Pakistani troops deploy in Karachi
Pakistani police officers detain angry protests during a clash a day after the suicide bombing, Wednesday, April 12, 2006 in Karachi, Pakistan. Mobs of youths rioted in Karachi for a second straight day to protest the suicide bombing that killed at least 57 people, which a top Pakistani official said was aimed at 'eliminating' the leadership of a moderate Sunni Muslim group. [AP]

Dozens of youths burned at least two public buses and a car and hurled stones at police forces in various parts of Karachi, said Kazim Ali, the chief of Karachi's fire brigade.

A day earlier, a group of youths rampaged through a neighborhood, setting fire to a bus and two cars and smashing shop windows before police aided by Islamic clerics brought the situation under control, police said.

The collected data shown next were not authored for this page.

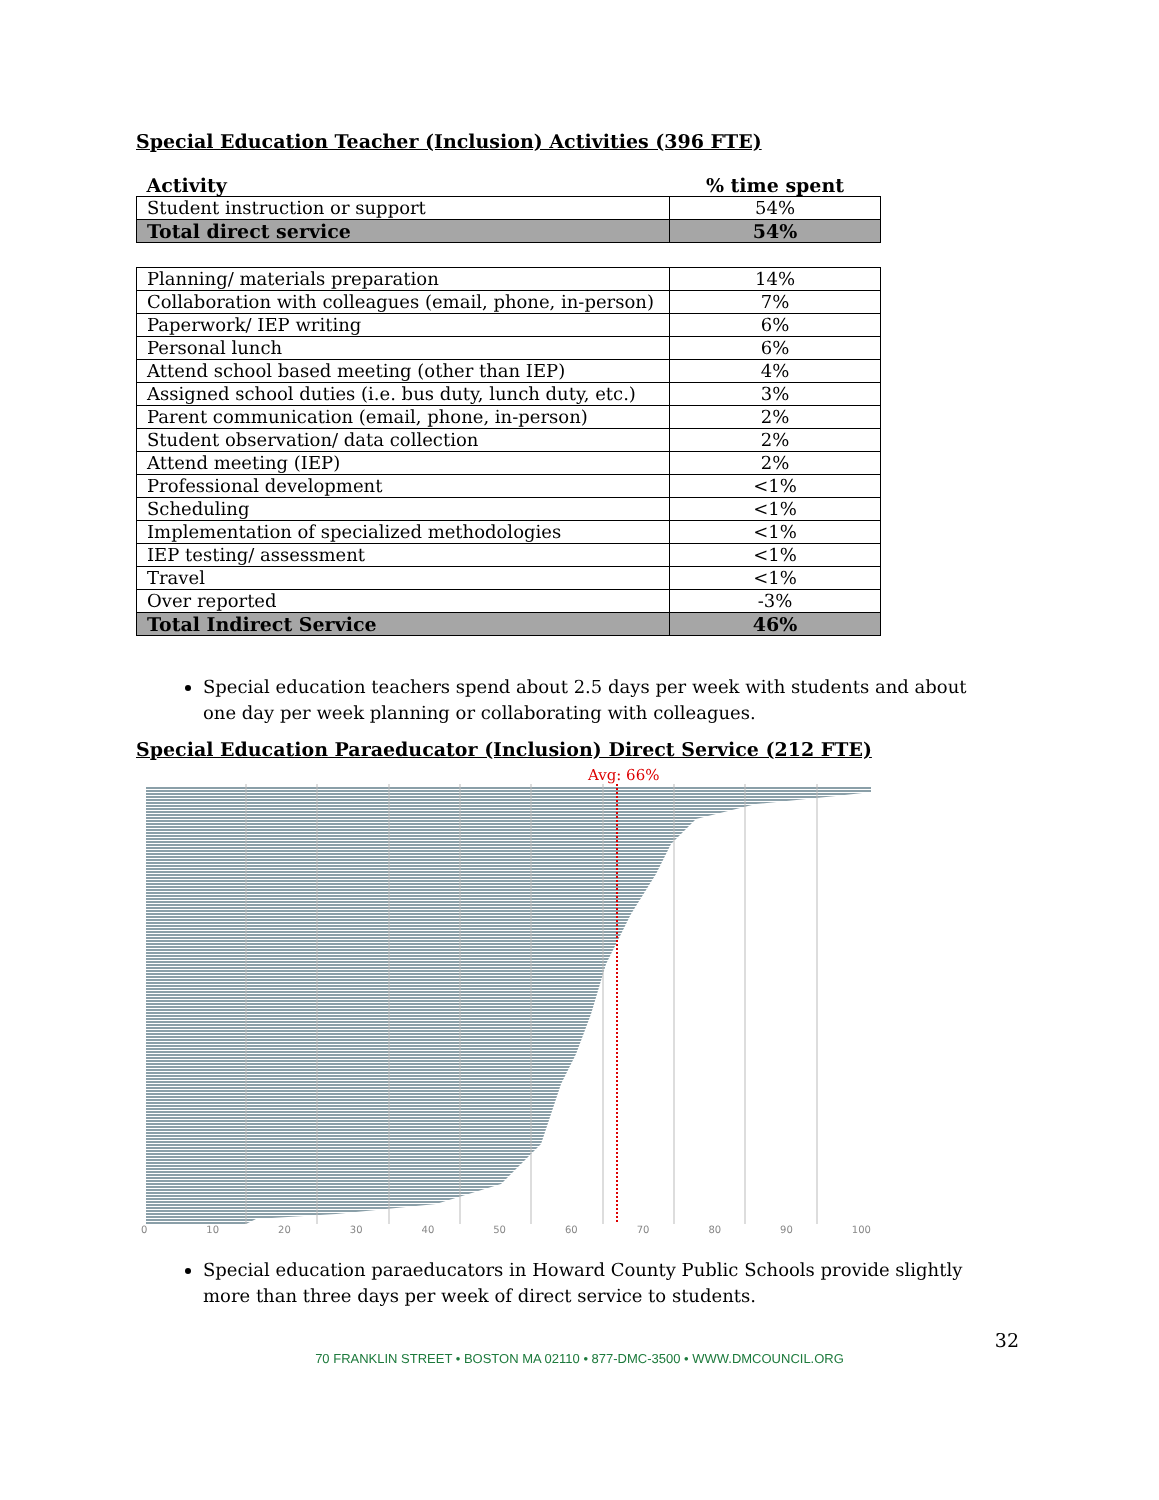Special Education Teacher (Inclusion) Activities (396 FTE)
| Activity | % time spent |
| --- | --- |
| Student instruction or support | 54% |
| Total direct service | 54% |
| Planning/ materials preparation | 14% |
| Collaboration with colleagues (email, phone, in-person) | 7% |
| Paperwork/ IEP writing | 6% |
| Personal lunch | 6% |
| Attend school based meeting (other than IEP) | 4% |
| Assigned school duties (i.e. bus duty, lunch duty, etc.) | 3% |
| Parent communication (email, phone, in-person) | 2% |
| Student observation/ data collection | 2% |
| Attend meeting (IEP) | 2% |
| Professional development | <1% |
| Scheduling | <1% |
| Implementation of specialized methodologies | <1% |
| IEP testing/ assessment | <1% |
| Travel | <1% |
| Over reported | -3% |
| Total Indirect Service | 46% |
Special education teachers spend about 2.5 days per week with students and about one day per week planning or collaborating with colleagues.
Special Education Paraeducator (Inclusion) Direct Service (212 FTE)
Avg: 66%
0 10 20 30 40 50 60 70 80 90 100
Special education paraeducators in Howard County Public Schools provide slightly more than three days per week of direct service to students.
32
70 FRANKLIN STREET • BOSTON MA 02110 • 877-DMC-3500 • WWW.DMCOUNCIL.ORG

The troop deployments, the first here since Shiite-Sunni unrest in the early 1990s, took place hours before mass funerals were expected Thursday for three leaders of the moderate Sunni Tehrik group who were among the 57 people — including the suicide bomber — killed in Tuesday's attack, one of Pakistan's deadliest ever.

An Associated Press reporter saw an army truck packed more than two dozen brown-uniformed soldiers patrolling Karachi's southern suburbs, the stronghold of the Tehrik group where much of the violence has taken place.

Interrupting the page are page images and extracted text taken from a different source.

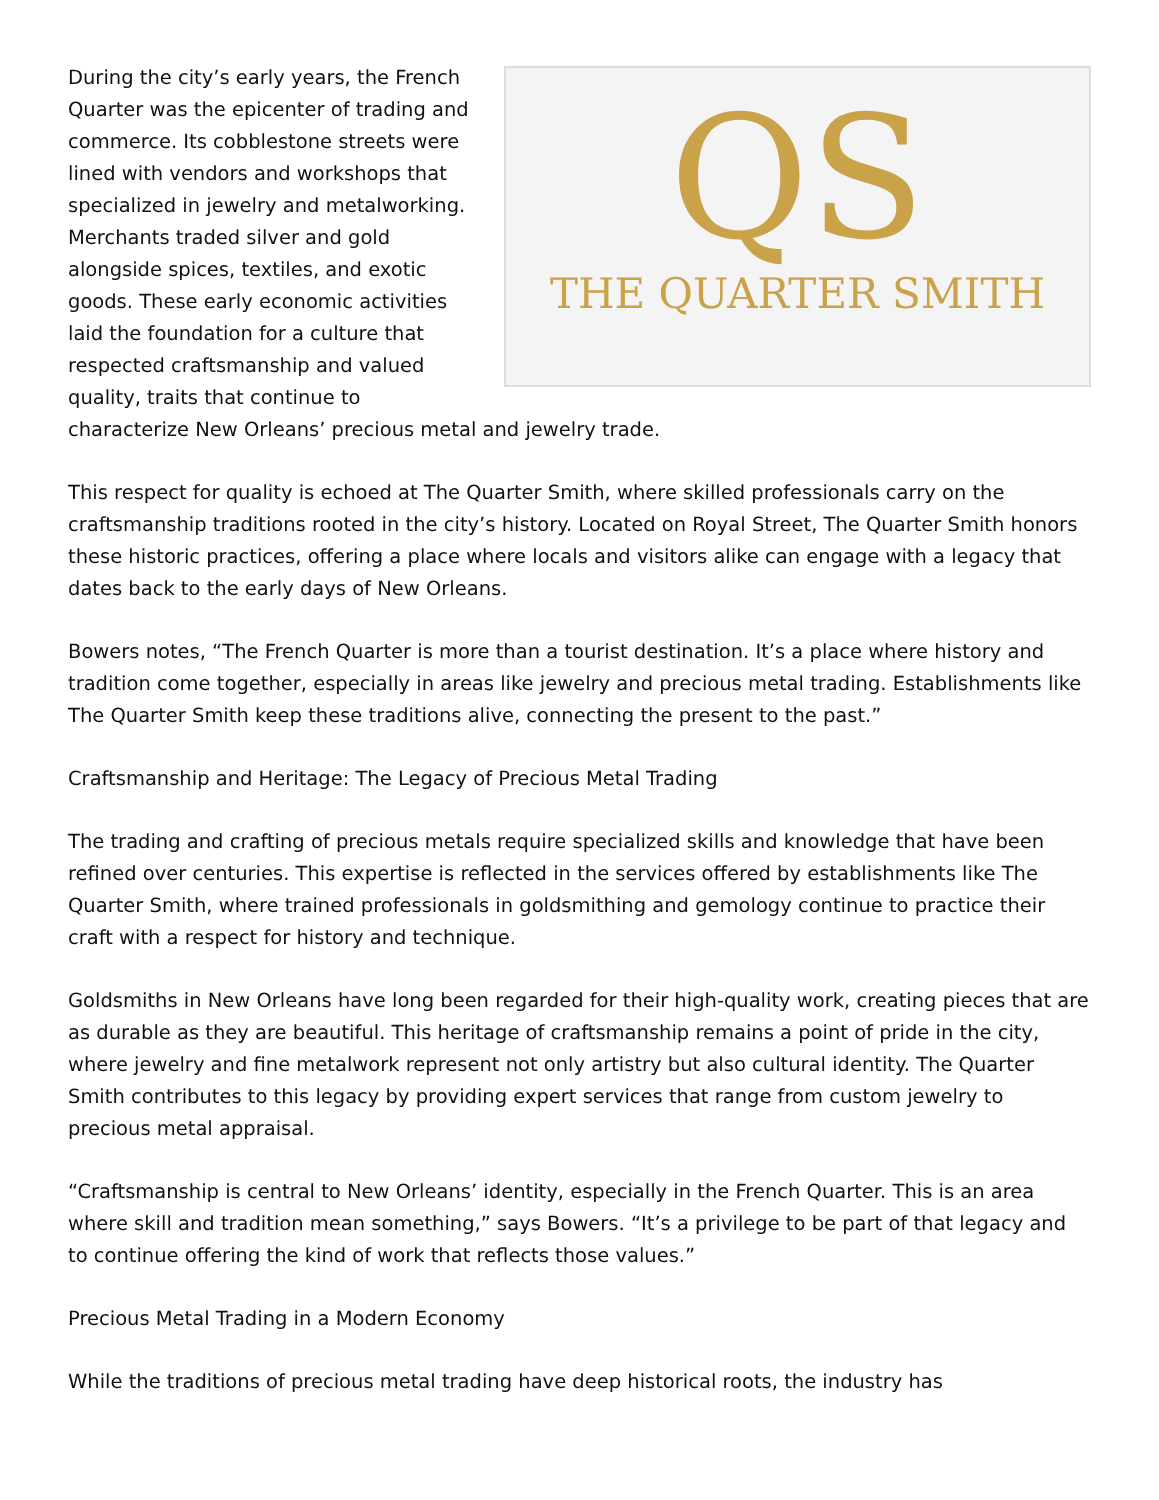QS
THE QUARTER SMITH
During the city’s early years, the French Quarter was the epicenter of trading and commerce. Its cobblestone streets were lined with vendors and workshops that specialized in jewelry and metalworking. Merchants traded silver and gold alongside spices, textiles, and exotic goods. These early economic activities laid the foundation for a culture that respected craftsmanship and valued quality, traits that continue to characterize New Orleans’ precious metal and jewelry trade.
This respect for quality is echoed at The Quarter Smith, where skilled professionals carry on the craftsmanship traditions rooted in the city’s history. Located on Royal Street, The Quarter Smith honors these historic practices, offering a place where locals and visitors alike can engage with a legacy that dates back to the early days of New Orleans.
Bowers notes, “The French Quarter is more than a tourist destination. It’s a place where history and tradition come together, especially in areas like jewelry and precious metal trading. Establishments like The Quarter Smith keep these traditions alive, connecting the present to the past.”
Craftsmanship and Heritage: The Legacy of Precious Metal Trading
The trading and crafting of precious metals require specialized skills and knowledge that have been refined over centuries. This expertise is reflected in the services offered by establishments like The Quarter Smith, where trained professionals in goldsmithing and gemology continue to practice their craft with a respect for history and technique.
Goldsmiths in New Orleans have long been regarded for their high-quality work, creating pieces that are as durable as they are beautiful. This heritage of craftsmanship remains a point of pride in the city, where jewelry and fine metalwork represent not only artistry but also cultural identity. The Quarter Smith contributes to this legacy by providing expert services that range from custom jewelry to precious metal appraisal.
“Craftsmanship is central to New Orleans’ identity, especially in the French Quarter. This is an area where skill and tradition mean something,” says Bowers. “It’s a privilege to be part of that legacy and to continue offering the kind of work that reflects those values.”
Precious Metal Trading in a Modern Economy
While the traditions of precious metal trading have deep historical roots, the industry has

Karachi police chief Niaz Siddiqui said security forces were on high alert for the evening funerals, which are expected to draw tens of thousands of mourners.

"We are deploying troops in the city at sensitive places and if needed the troops will help the civil administration in maintenance of peace and order," said Col. Idrees Malik, a Pakistan army spokesman in Karachi.

Officials have said that Tuesday's bombing was aimed at wiping out the leadership of Tehrik, a rising Sunni Muslim political force.

"It was a suicide attack and part of a hatched conspiracy to eliminate (Tehrik's) leadership," Information Minister Sheikh Rashid Ahmed said Wednesday.

Leaders from about a dozen Sunni groups have called for a countrywide general strike on Friday — the Islamic sabbath — to protest the bombing, said Mufti Muneebur Rahman, a senior Sunni cleric.